Print out the records below with nothing altered.
-------- Recorded information --------
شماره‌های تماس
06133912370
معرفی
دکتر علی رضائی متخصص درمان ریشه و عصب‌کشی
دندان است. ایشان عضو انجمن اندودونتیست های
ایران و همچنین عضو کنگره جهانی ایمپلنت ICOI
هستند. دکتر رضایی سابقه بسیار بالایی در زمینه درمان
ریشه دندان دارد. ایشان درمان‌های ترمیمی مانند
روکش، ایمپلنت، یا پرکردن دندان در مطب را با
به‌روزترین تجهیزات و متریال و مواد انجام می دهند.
--------
## Solution to the exercise
شماره‌های تماس
06133912370
معرفی
دکتر علی رضائی متخصص درمان ریشه و عصب‌کشی
دندان است. ایشان عضو انجمن اندودونتیست های
ایران و همچنین عضو کنگره جهانی ایمپلنت ICOI
هستند. دکتر رضایی سابقه بسیار بالایی در زمینه درمان
ریشه دندان دارد. ایشان درمان‌های ترمیمی مانند
روکش، ایمپلنت، یا پرکردن دندان در مطب را با
به‌روزترین تجهیزات و متریال و مواد انجام می دهند.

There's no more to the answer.